You wouldn’t think the Israeli government would want anybody to see the video it released of the moment its soldiers landed on a boat full of protesters and promptly got the crap kicked out of them. Judging from the footage that’s surfaced so far, it looks like those crack commandos were ordered to fast-rope into a bad position based on poor intelligence; then, they simply panicked.
Because the soldiers had guns and the putative humanitarians trying to run the Gaza blockade had only clubs and kitchen knives, the protesters wound up dying. But there’s no question it’s the government of Israeli Prime Minister Benjamin Netanyahu that lost this little battle.
Once again, we see Netanyahu acting like he can turn the clock back three or four decades, to the glory days when Israel’s commandos rescued hostages from Entebbe airport in Uganda (a raid in which Netanyahu’s brother died a hero); or to the hit teams that hunted down the people deemed to have plotted the Munich Olympics massacre in the 1970s. In those days, Israel appeared defiant, daring, and impressive. These days, it looks defiant, daring, and incompetent.

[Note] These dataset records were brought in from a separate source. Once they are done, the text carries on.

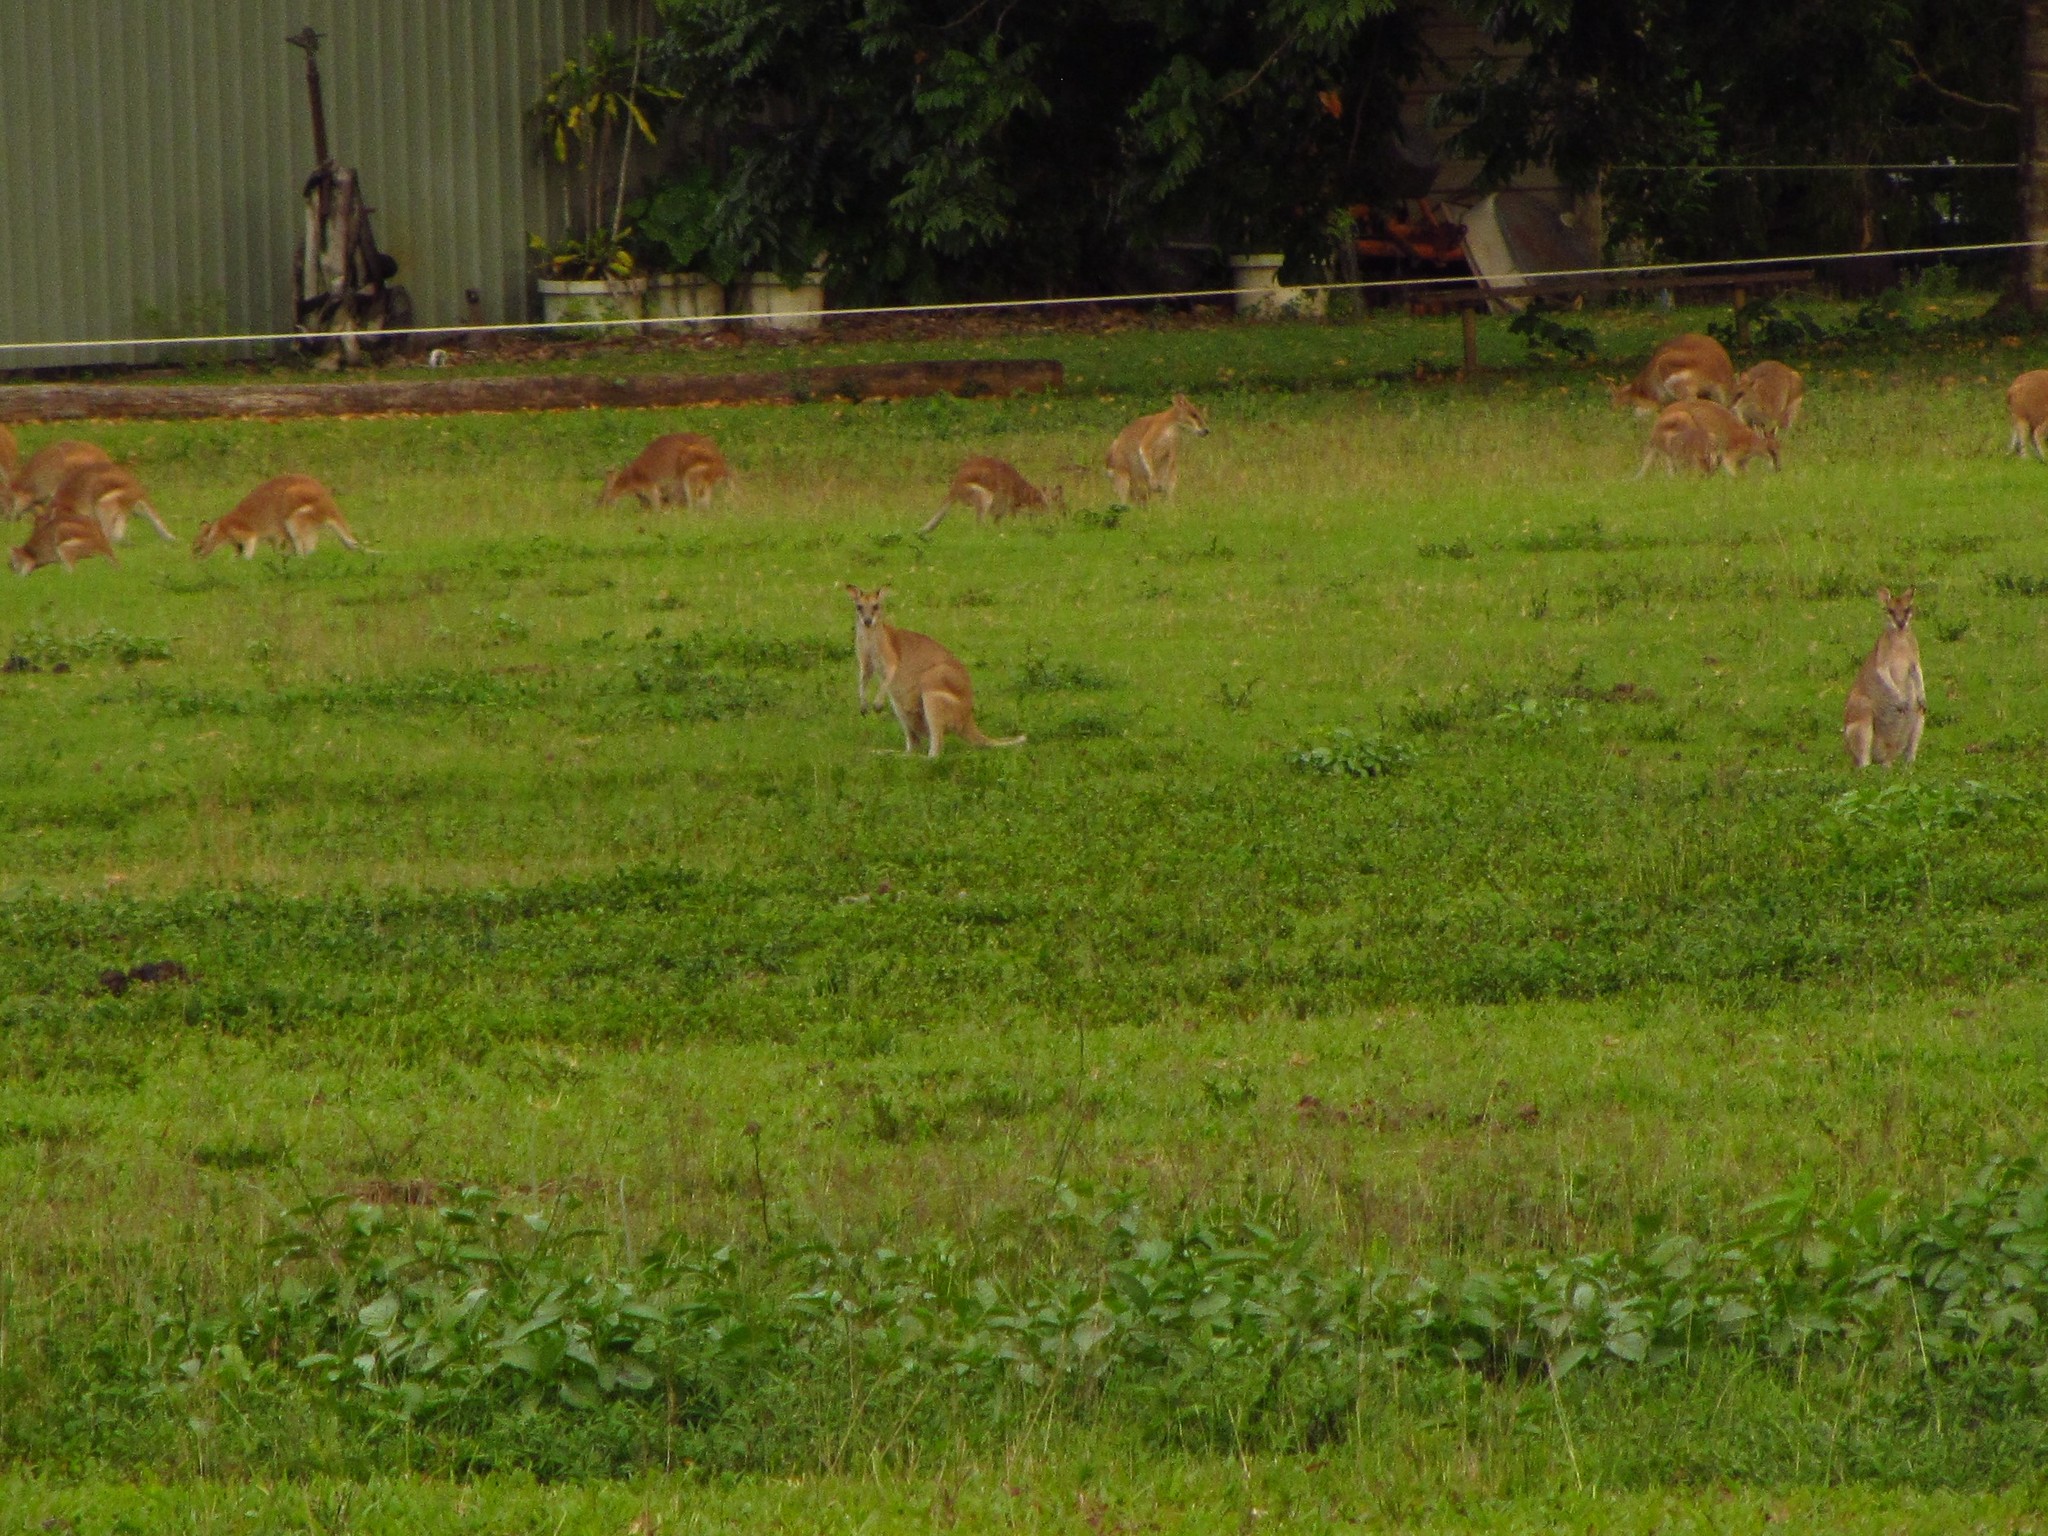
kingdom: Animalia
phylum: Chordata
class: Mammalia
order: Diprotodontia
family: Macropodidae
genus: Macropus
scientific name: Macropus agilis
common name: Agile wallaby
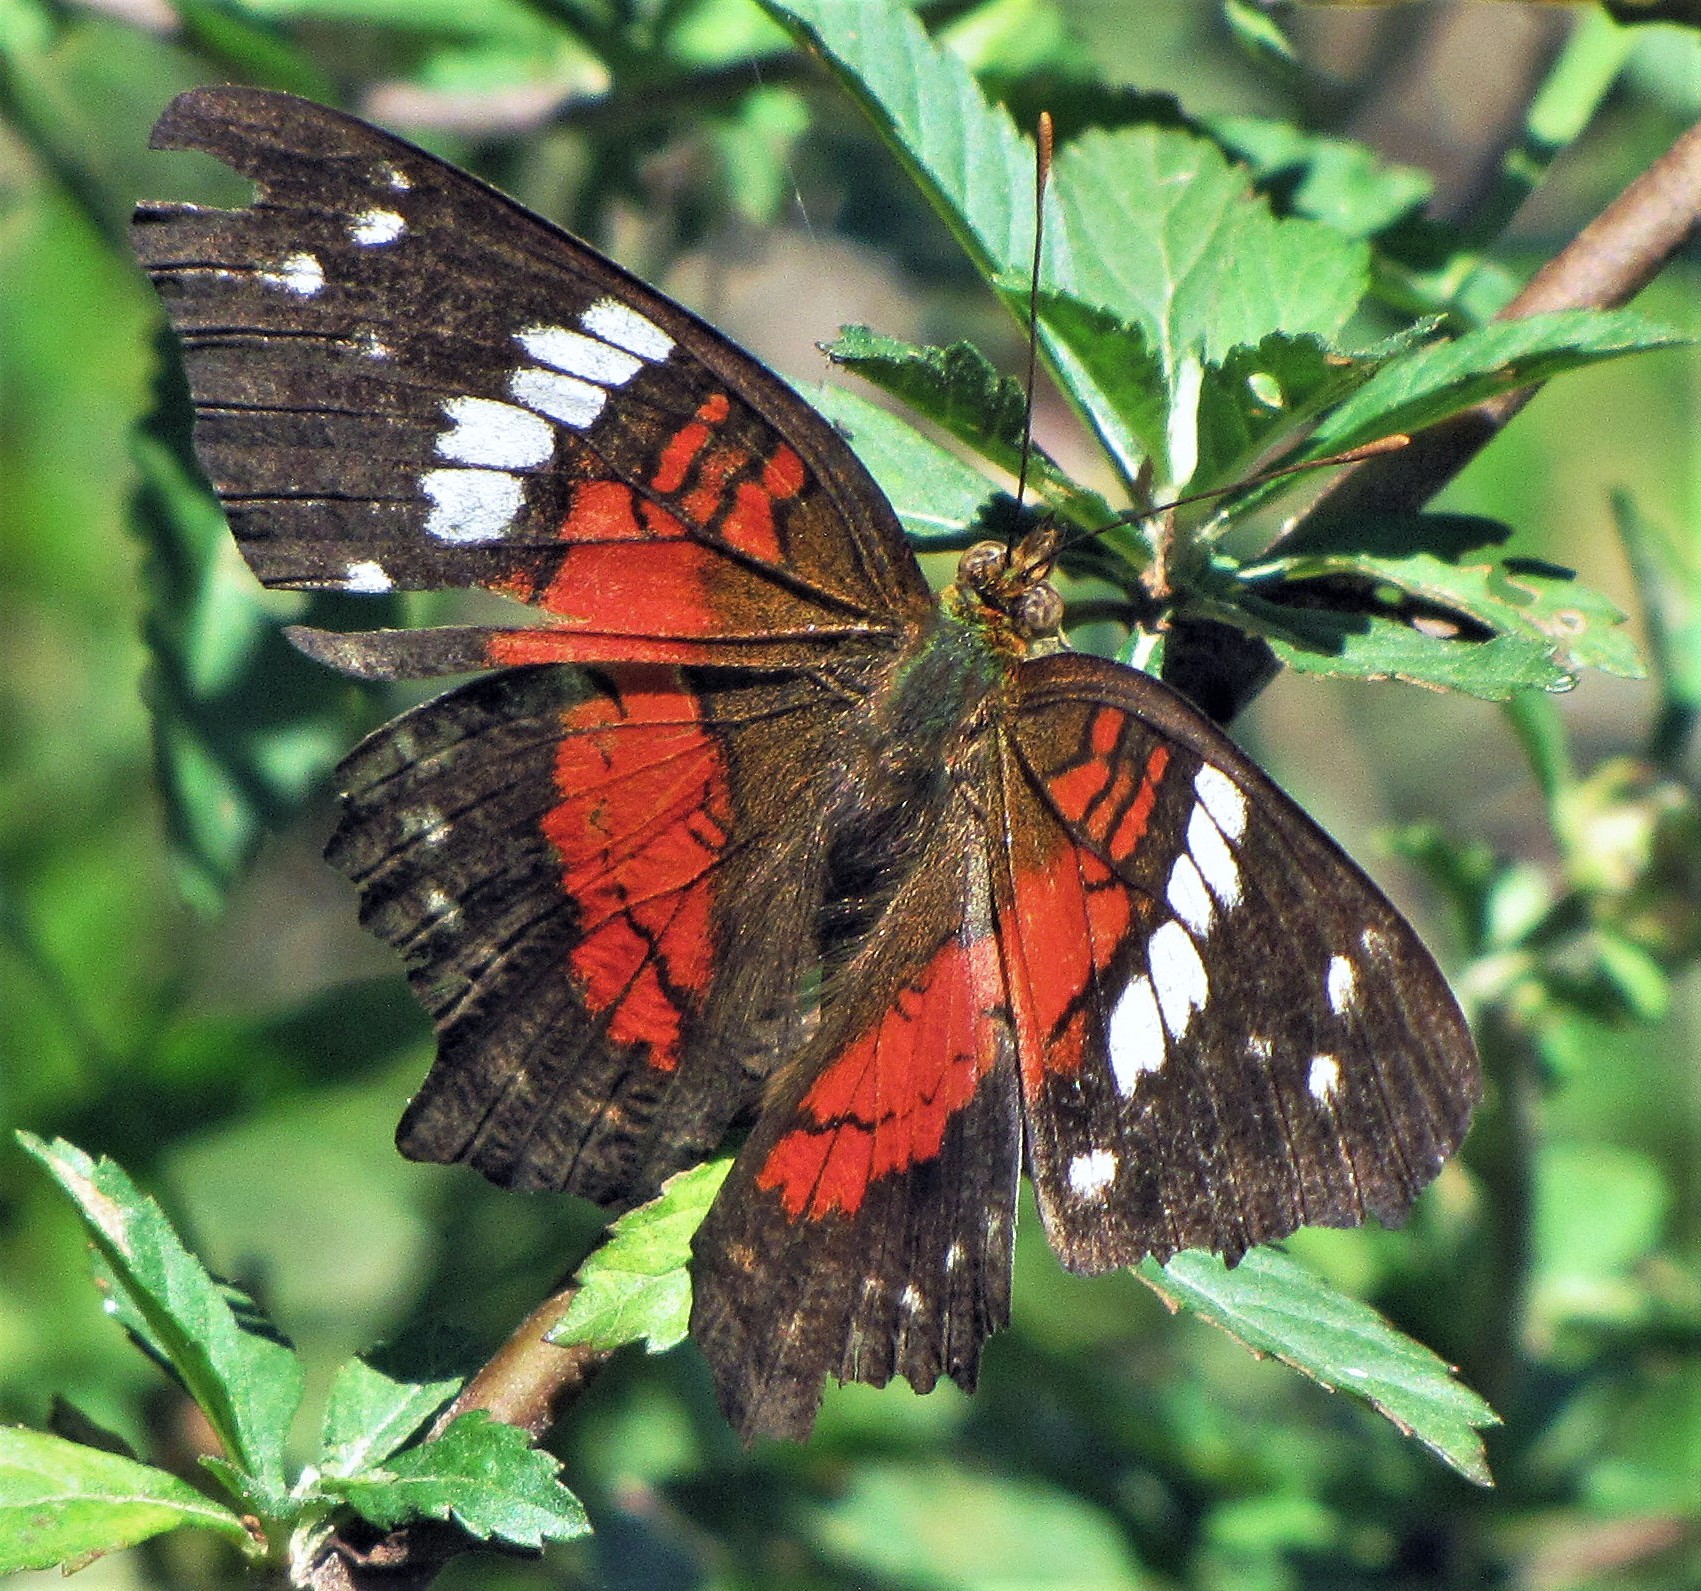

In fact, Israel has faced the threat of protesters on ships—and, for that matter, terrorists on boats—many times before. It always dealt with them ruthlessly, often savagely. But it also did so covertly and with enough discretion to keep world opinion from focusing on what happened.
During the first Palestinian intifada in the 1980s, the Israeli foreign intelligence service, Mossad, put on a full-court press to stop Yasir Arafat’s Palestine Liberation Organization from using boats for propaganda purposes or guerrilla attacks. Several people involved with such Palestinian operations in Greece and Cyprus simply blew up as they drove their cars. High-speed hydrofoils built in Italy mysteriously exploded before they could be sent to Lebanon.
In 1988 the PLO tried to mount a major propaganda operation by chartering a Cypriot ferry called the Sol Phryne and renaming it the Awda, or “Return.” The idea was to fill it with Palestinian deportees and sail to Israel in a conscious echo of the voyage of the famous Exodus in 1947, on which thousands of Holocaust survivors were stopped and turned away by the British rulers then in charge of the region.
Shortly before the voyage of the Awda was due to begin, three Palestinians reportedly involved with chartering it got blown up in Limassol, Cyprus, and the following night a limpet mine attached to the ship below the waterline blasted a large hole in its hull as it sat in the harbor. The Awda never left Limassol. (Meir Kahane’s fundamentalist Jewish Defense League reportedly claimed credit for the sabotage, but few people believed that it had such capabilities, and the PLO blamed Mossad.)
More recently, the Israelis have tracked and seized ships full of Iranian-supplied arms and munitions with very little bloodshed and very little protest.
But this time around, the operation looks like it was botched from start to finish, once again suggesting that the Israeli military and intelligence services, including the vaunted special-operations forces, are shadows of their old selves. Weak intelligence and poor planning seem to have marked many of Israel’s recent operations—from the Lebanon war in 2006 (when the once awesome forces of Israel’s Army were fought to a standstill by the irregulars from Hizbullah); to the botched and bloody effort, during the Gaza war at the beginning of 2009, to eliminate Hamas; to the embarrassingly high-profile Dubai assassination of a Hamas leader this winter. Where Israel was once fleet, subtle, and omnipotent, it now seems clumsy and noisy.
Indeed, the explanations out of Netanyahu’s government for the flotilla catastrophe would be ludicrous if they didn’t stem from a tragedy. Is the world supposed to feel sorry for the commandos whose assault rifles were briefly outmatched by men wielding wooden staves and monkey wrenches?
Actually, I do feel sorry for an utterly inadequate force sent to board a ship at night in international waters, presumably with the idea of carrying out a surprise attack that would neutralize resistance before it could begin. But this is 2010: the protesters, who saw the whole thing coming, were even online with live satellite feeds for their news cameras. Entebbe, this ain’t.
The goal of the protesters was always clear: not to deliver 10,000 tons of aid to Gaza, but to pry open the whole blockade by driving a propaganda wedge between Netanyahu’s Israel and the fast-waning ranks of its friends and allies. Israel’s only serious goal should have been to counteract that strategy. Well-executed covert ops can have that effect, since people can only guess at what happens, and without clear answers the news moves on. Instead, the operation handed a PR victory to the Palestinians—and, indeed, to Hamas, whose constituents have suffered in the blockade—on a silver platter.
All this is simply tragic for those killed and, indeed, for Israel itself. But it also prompts a question that Americans have to consider, given Netanyahu’s persistent saber-rattling about Iran. After the latest in a string of fiascoes, who would be at greater risk if Netanyahu really did decide to go to war with Iran? Israel’s enemies? Or its friends?